_EXERCISE TEXT_
+++

Nuclear explosion footage is a fascinating and horrifying historical artifact: A massive mushroom cloud, houses within the blast radius being completely vaporized, unconscionable heat melting down everything in its path.

6 years ago

Nuclear explosion footage is a fascinating and horrifying historical artifact: A massive mushroom cloud, houses within the blast radius being completely vaporized, unconscionable heat melting down everything in its path. We’ve all seen the footage. It’s a common and mortifying set of images that draw us back to humanity’s recent dark history, entrenched firmly in the visual lexicon of western culture while simultaneously presenting a real and constant threat that towers over the present. In the case of Quebec’s The Aftermath, nuclear obliteration serves our purposes here as a metaphor. Sudden, quick, and total annihilation of anything and everything within range. That’s how my brain and ears feel after having listened to their debut record Vermine several times. It’s a destructive, scientific, utterly intense musical experience, and I loved every second of it.

+++

_TO DO_
Extract the full album review above, word for word.

_Text extracted from each page_
+++

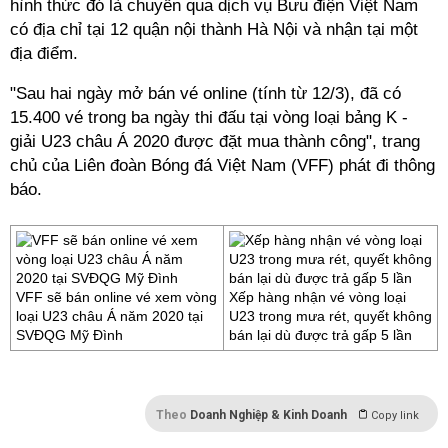
hình thức đó là chuyển qua dịch vụ Bưu điện Việt Nam
có địa chỉ tại 12 quận nội thành Hà Nội và nhận tại một
địa điểm.
"Sau hai ngày mở bán vé online (tính từ 12/3), đã có
15.400 vé trong ba ngày thi đấu tại vòng loại bảng K -
giải U23 châu Á 2020 được đặt mua thành công", trang
chủ của Liên đoàn Bóng đá Việt Nam (VFF) phát đi thông
báo.
VFF sẽ bán online vé xem vòng
Xếp hàng nhận vé vòng loại
loại U23 châu Á năm 2020 tại
U23 trong mưa rét, quyết không
SVĐQG Mỹ Đình
bán lại dù được trả gấp 5 lần
Theo
Doanh Nghiệp & Kinh Doanh
Copy link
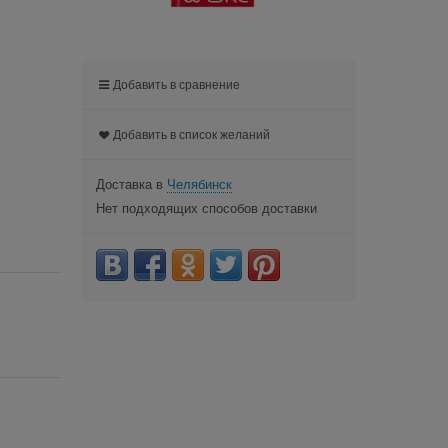
Добавить в сравнение
Добавить в список желаний
Доставка в
Челябинск
Нет подходящих способов доставки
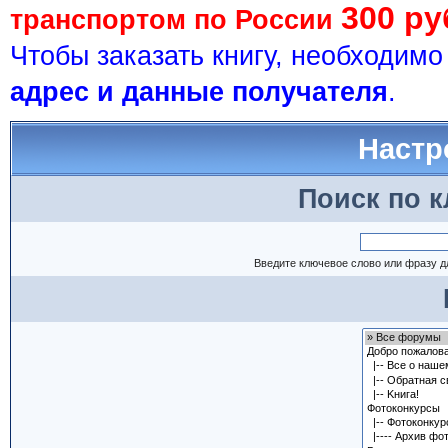
300 ру
транспортом по России
Чтобы заказать книгу, необходим
адрес и данные получателя
.
Настр
Поиск по 
Введите ключевое слово или фразу д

+++

_EXERCISE OUTPUT_
Nuclear explosion footage is a fascinating and horrifying historical artifact: A massive mushroom cloud, houses within the blast radius being completely vaporized, unconscionable heat melting down everything in its path.

6 years ago

Nuclear explosion footage is a fascinating and horrifying historical artifact: A massive mushroom cloud, houses within the blast radius being completely vaporized, unconscionable heat melting down everything in its path. We’ve all seen the footage. It’s a common and mortifying set of images that draw us back to humanity’s recent dark history, entrenched firmly in the visual lexicon of western culture while simultaneously presenting a real and constant threat that towers over the present. In the case of Quebec’s The Aftermath, nuclear obliteration serves our purposes here as a metaphor. Sudden, quick, and total annihilation of anything and everything within range. That’s how my brain and ears feel after having listened to their debut record Vermine several times. It’s a destructive, scientific, utterly intense musical experience, and I loved every second of it.